Events: Take-Out Analysis
June 26, 2015
- NYSE: ZTS
- Recent PPS: $55.37
- Shares Out: 502 million
- Market Cap: $27,796
- Net Debt: $2,904
- Enterprise: $30,700
News. The WSJ reported yesterday afternoon that VRX is in talks to acquire ZTS. While I do not believe that VRX will ultimately take over ZTS – as the current valuation is likely prohibitive at current levels – this news item should not come as a surprise, as A) Pershing Square has a stake in both companies, B) VRX and ZTS have been intermittently trading in an odd lock-step fashion for the past several months, and C) ZTS just hit the 2-year anniversary of its spin-off date (6/24), which means it can freely speak with potential acquirers.
“Scarcity” Valuation. Since acquiring a stake in ZTS, Pershing Square has referenced the “scarcity” value of the ZTS asset, comparing ZTS to its former BEAM investment, which was taken out at a 25% premium to an already hefty valuation. My guess is that ZTS is exploring a variety of potential merger partners, and the VRX report was simply the first leak. As stated, more than likely VRX will not be the one to provide ZTS shareholders with a ‘premium’ take-out valuation. However, If in fact Pershing and VRX agree to merge the companies, my guess is that they have something big up their sleeves, as VRX will not buy ZTS for a mere 10% IRR…
(As I am writing this, David Faber just reported that VRX made a “courtesy call” to ZTS for Pershing. Beyond bizarre.)
Standalone. On a standalone basis ZTS is worth approximately $50 on a standalone basis. This valuation assumes a 20X terminal PE, 8% cost of equity, and that ‘growth’ R&D is 50% of targeted R&D, while utilizing ZTS’s projected financial plan.
Take-Out Valuation. I estimate a “premium” take-out transaction would be done at an implied terminal PE of between 22.5X and 27.5X, or between $54.50 and $64.05.

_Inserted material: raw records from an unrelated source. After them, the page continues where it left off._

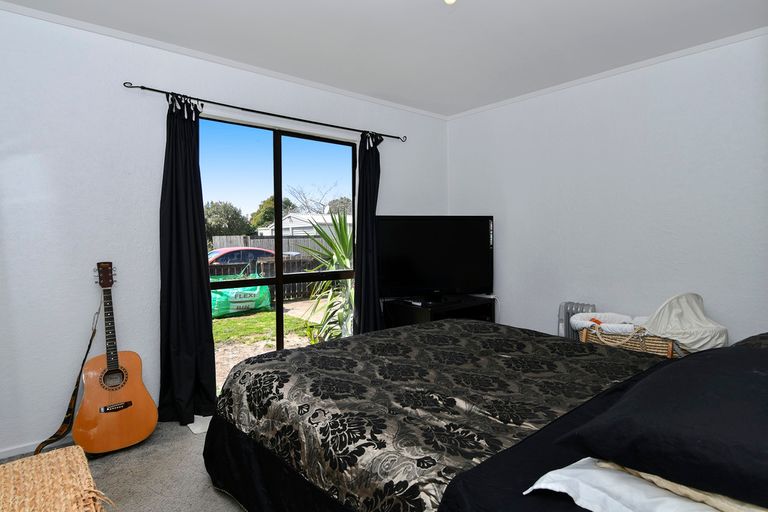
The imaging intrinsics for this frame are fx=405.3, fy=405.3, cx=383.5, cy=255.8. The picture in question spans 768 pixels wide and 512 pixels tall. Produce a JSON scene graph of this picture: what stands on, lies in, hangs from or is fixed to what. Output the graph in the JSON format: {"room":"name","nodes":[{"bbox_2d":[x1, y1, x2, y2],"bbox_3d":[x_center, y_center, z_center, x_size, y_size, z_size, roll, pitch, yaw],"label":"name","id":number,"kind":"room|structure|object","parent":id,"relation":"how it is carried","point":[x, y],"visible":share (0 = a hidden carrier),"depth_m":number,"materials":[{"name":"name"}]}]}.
{"room":"bedroom","nodes":[
{"label":"bedroom","id":0,"kind":"room"},
{"bbox_2d":[0,417,250,511],"bbox_3d":[0.018,1.184,1.468,3.867,0.106,3.977,-2,4,-40],"label":"floor","id":1,"kind":"structure","parent":0,"point":[211,488],"depth_m":2.06,"materials":[{"name":"grey carpet"}]},
{"bbox_2d":[0,445,111,511],"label":"wicker basket","id":2,"kind":"object","parent":1,"relation":"on","point":[2,472],"visible":1,"depth_m":1.23,"materials":[{"name":"wicker"}]},
{"bbox_2d":[73,262,158,455],"bbox_3d":[-1.558,0.573,2.331,0.385,1.052,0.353,-2,4,-40],"label":"acoustic guitar","id":3,"kind":"object","parent":1,"relation":"on","point":[120,408],"visible":0.99,"depth_m":2.28,"materials":[{"name":"brown wood"}]},
{"bbox_2d":[33,297,99,454],"bbox_3d":[-1.776,0.650,2.293,0.261,0.835,0.166,-2,4,-40],"label":"guitar strap","id":4,"kind":"object","parent":3,"relation":"attached to","point":[89,345],"visible":0.84,"depth_m":2.28,"materials":[{"name":"leather"}]},
{"bbox_2d":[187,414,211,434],"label":"paper","id":5,"kind":"object","parent":1,"relation":"on","point":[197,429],"visible":0.3,"depth_m":2.57,"materials":[{"name":"white"}]},
{"bbox_2d":[382,294,494,327],"bbox_3d":[0.519,0.714,3.754,0.886,0.602,0.586,-2,4,-40],"label":"tv stand","id":6,"kind":"object","parent":1,"relation":"on","point":[405,317],"visible":0.37,"depth_m":3.59,"materials":[{"name":"black wood"}]},
{"bbox_2d":[377,215,494,301],"bbox_3d":[0.480,0.025,3.681,1.118,0.786,0.276,-1,3,-14],"label":"television","id":7,"kind":"object","parent":6,"relation":"on","point":[418,269],"visible":0.98,"depth_m":3.63,"materials":[{"name":"black plastic"}]},
{"bbox_2d":[202,323,766,511],"bbox_3d":[0.522,0.554,1.604,1.895,1.119,2.281,-2,4,-40],"label":"bed","id":8,"kind":"object","parent":1,"relation":"on","point":[537,470],"visible":0.91,"depth_m":1.41,"materials":[{"name":"black fabric"}]},
{"bbox_2d":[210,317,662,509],"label":"bedspread","id":9,"kind":"object","parent":8,"relation":"on","point":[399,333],"visible":0.61,"depth_m":1.54,"materials":[{"name":"fabric"}]},
{"bbox_2d":[523,458,736,511],"bbox_3d":[0.690,0.507,0.873,0.639,0.115,0.545,-2,4,-40],"label":"white pillow","id":10,"kind":"object","parent":8,"relation":"on","point":[534,487],"visible":0.53,"depth_m":0.84,"materials":[{"name":"white fabric"}]},
{"bbox_2d":[560,341,767,507],"bbox_3d":[0.849,0.359,0.969,0.750,0.201,0.564,-2,4,-40],"label":"black pillow","id":11,"kind":"object","parent":8,"relation":"on","point":[702,405],"visible":0.99,"depth_m":0.84,"materials":[{"name":"black fabric"}]},
{"bbox_2d":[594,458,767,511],"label":"beige pillow","id":12,"kind":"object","parent":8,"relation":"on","point":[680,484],"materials":[{"name":"beige fabric"}]},
{"bbox_2d":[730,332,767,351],"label":"black pillow","id":13,"kind":"object","parent":8,"relation":"on","point":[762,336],"visible":0.25,"depth_m":1.50,"materials":[{"name":"fabric"}]},
{"bbox_2d":[557,301,594,339],"bbox_3d":[1.579,0.709,3.285,0.126,0.656,0.372,-2,4,-40],"label":"radiator","id":14,"kind":"object","parent":1,"relation":"on","point":[564,309],"visible":0.25,"depth_m":3.31,"materials":[{"name":"metal"}]},
{"bbox_2d":[570,294,723,356],"bbox_3d":[1.707,0.650,2.710,0.518,0.811,0.897,-2,4,-40],"label":"wicker basket","id":15,"kind":"object","parent":1,"relation":"on","point":[618,344],"visible":0.63,"depth_m":2.57,"materials":[{"name":"wicker"}]},
{"bbox_2d":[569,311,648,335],"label":"white blanket","id":16,"kind":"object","parent":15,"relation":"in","point":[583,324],"visible":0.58,"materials":[{"name":"white fabric"}]},
{"bbox_2d":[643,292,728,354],"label":"cover","id":17,"kind":"object","parent":15,"relation":"on","point":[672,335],"visible":0.79,"depth_m":2.48,"materials":[{"name":"fabric"}]},
{"bbox_2d":[0,3,447,460],"bbox_3d":[-0.982,-0.168,3.161,4.256,2.470,0.167,-2,4,-40],"label":"left wall","id":18,"kind":"structure","parent":0,"point":[63,388],"depth_m":2.43,"materials":[{"name":"white paint"}]},
{"bbox_2d":[0,435,74,459],"bbox_3d":[-1.718,1.069,2.529,2.239,0.058,0.013,-2,4,-40],"label":"baseboard","id":19,"kind":"structure","parent":18,"relation":"attached to","point":[12,454],"depth_m":2.28,"materials":[{"name":"white paint"}]},
{"bbox_2d":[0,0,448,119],"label":"crown molding","id":20,"kind":"structure","parent":18,"relation":"attached to","point":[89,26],"depth_m":2.69,"materials":[{"name":"white paint"}]},
{"bbox_2d":[122,81,406,142],"bbox_3d":[-0.730,-1.075,3.154,2.211,0.051,0.117,-2,4,-40],"label":"curtain rod","id":21,"kind":"object","parent":18,"relation":"attached to","point":[142,87],"visible":0.89,"depth_m":2.91,"materials":[{"name":"black metal"}]},
{"bbox_2d":[157,92,216,421],"bbox_3d":[-1.292,0.012,2.653,0.377,2.125,0.174,-2,4,-40],"label":"left curtain","id":22,"kind":"object","parent":21,"relation":"hanging from","point":[200,194],"visible":0.96,"depth_m":2.65,"materials":[{"name":"black fabric"}]},
{"bbox_2d":[353,131,383,333],"bbox_3d":[-0.120,-0.045,3.606,0.348,2.108,0.132,-2,4,-40],"label":"right curtain","id":23,"kind":"object","parent":21,"relation":"hanging from","point":[370,191],"visible":0.84,"depth_m":3.59,"materials":[{"name":"fabric"}]},
{"bbox_2d":[199,114,358,391],"bbox_3d":[-0.814,0.023,3.321,1.412,2.063,0.135,-2,4,-40],"label":"sliding glass door","id":24,"kind":"structure","parent":18,"relation":"in","point":[280,276],"depth_m":3.26,"materials":[{"name":"glass"}]},
{"bbox_2d":[1,0,767,116],"bbox_3d":[0.185,-1.382,1.693,4.241,0.113,3.769,-2,4,-40],"label":"ceiling","id":25,"kind":"structure","parent":0,"point":[442,27],"depth_m":2.51,"materials":[{"name":"white paint"}]},
{"bbox_2d":[442,0,456,4],"bbox_3d":[0.313,-1.270,1.870,0.164,0.176,0.166,-2,4,-40],"label":"ceiling light","id":26,"kind":"object","parent":25,"relation":"attached to","point":[448,0],"visible":0.98,"depth_m":1.90,"materials":[{"name":"white"}]},
{"bbox_2d":[445,27,767,349],"bbox_3d":[1.841,-0.166,3.140,0.167,2.505,3.527,-2,4,-40],"label":"right wall","id":27,"kind":"structure","parent":0,"point":[586,173],"depth_m":3.01,"materials":[{"name":"white paint"}]},
{"bbox_2d":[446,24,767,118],"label":"crown molding","id":28,"kind":"structure","parent":27,"relation":"attached to","point":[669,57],"depth_m":2.97,"materials":[{"name":"white paint"}]},
{"label":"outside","id":29,"kind":"structure","parent":0,"visible":0},
{"bbox_2d":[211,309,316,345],"label":"lawn","id":30,"kind":"structure","parent":29,"point":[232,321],"depth_m":6.92,"materials":[{"name":"green plant"}]},
{"bbox_2d":[212,297,337,394],"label":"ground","id":31,"kind":"structure","parent":29,"point":[233,320],"materials":[{"name":"green plant"}]},
{"bbox_2d":[210,274,272,317],"bbox_3d":[-3.000,0.747,7.983,1.524,0.737,0.909,-2,4,-40],"label":"green bag","id":32,"kind":"object","parent":31,"relation":"on","point":[223,311],"visible":0.63,"depth_m":7.70,"materials":[{"name":"green plastic"}]},
{"bbox_2d":[211,255,329,301],"bbox_3d":[-3.303,0.591,9.662,6.848,1.161,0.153,-2,4,-40],"label":"wooden fence","id":33,"kind":"object","parent":31,"relation":"on","point":[295,260],"visible":0.27,"depth_m":10.21,"materials":[{"name":"wood"}]},
{"bbox_2d":[299,212,354,342],"bbox_3d":[-0.421,0.271,5.058,1.649,1.824,1.598,-2,4,-40],"label":"yucca plant","id":34,"kind":"object","parent":31,"relation":"on","point":[331,303],"visible":0.46,"depth_m":4.84,"materials":[{"name":"green plant"}]},
{"bbox_2d":[259,212,348,240],"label":"house","id":35,"kind":"structure","parent":29,"point":[292,218],"materials":[{"name":"white paint"}]},
{"label":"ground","id":36,"kind":"structure","parent":29,"visible":0},
{"bbox_2d":[203,201,250,238],"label":"tree","id":37,"kind":"object","parent":36,"relation":"on","point":[212,211],"visible":0.5,"materials":[{"name":"green plant"}]},
{"bbox_2d":[207,247,276,265],"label":"car","id":38,"kind":"object","parent":36,"relation":"on","point":[260,253],"visible":0.28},
{"bbox_2d":[209,233,330,254],"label":"wooden fence","id":39,"kind":"object","parent":36,"relation":"on","point":[256,244],"visible":0.27,"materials":[{"name":"grey wood"}]},
{"bbox_2d":[249,195,295,232],"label":"tree","id":40,"kind":"object","parent":36,"relation":"on","point":[262,208],"visible":0.36,"materials":[{"name":"green plant"}]},
{"bbox_2d":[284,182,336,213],"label":"bare tree","id":41,"kind":"object","parent":36,"relation":"on","point":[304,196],"visible":0.53,"materials":[{"name":"plant"}]},
{"bbox_2d":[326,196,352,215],"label":"tree","id":42,"kind":"object","parent":36,"relation":"on","point":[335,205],"visible":0.4,"materials":[{"name":"plant"}]}
]}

VRX IRR. At $54.50, assuming VRX took ZTS out with leverage of 6X pro forma 2016 Adj. EBIT; a 10% tax rate; 45% EBITM; and 20X terminal PE, VRX would realize a 5-year IRR of ~22% on its required equity capital. At 25X and 27.5X, the IRRs would be 18% and 15%.
In its deals, VRX shoots for at least a 20% IRR (unsure of duration) utilizing fully-taxed earnings; and since the assumed 45% pro forma EBITM is likely (highly?) unrealistic, the VRX take-out analysis is simply an attempt to back into the required assumptions to make a VRX deal work at the three take-out valuation scenarios.
With ZTS now free to negotiate with potential acquirers, this bizarre VRX rumor at minimum puts ZTS ‘in play’. And while ZTS is trading at my standalone FVPS estimate, I will continue to hold the position in present form, as I believe ZTS’s recent strong stock price action is indicative of something in the works…with the risk of course being that this ridiculous VRX rumor was in fact THE announcement that has been driving ZTS’s stock price. Though with a favorable M&A environment in place and Pershing Square on the ZTS BOD, I am willing to ‘underwrite’ that risk here.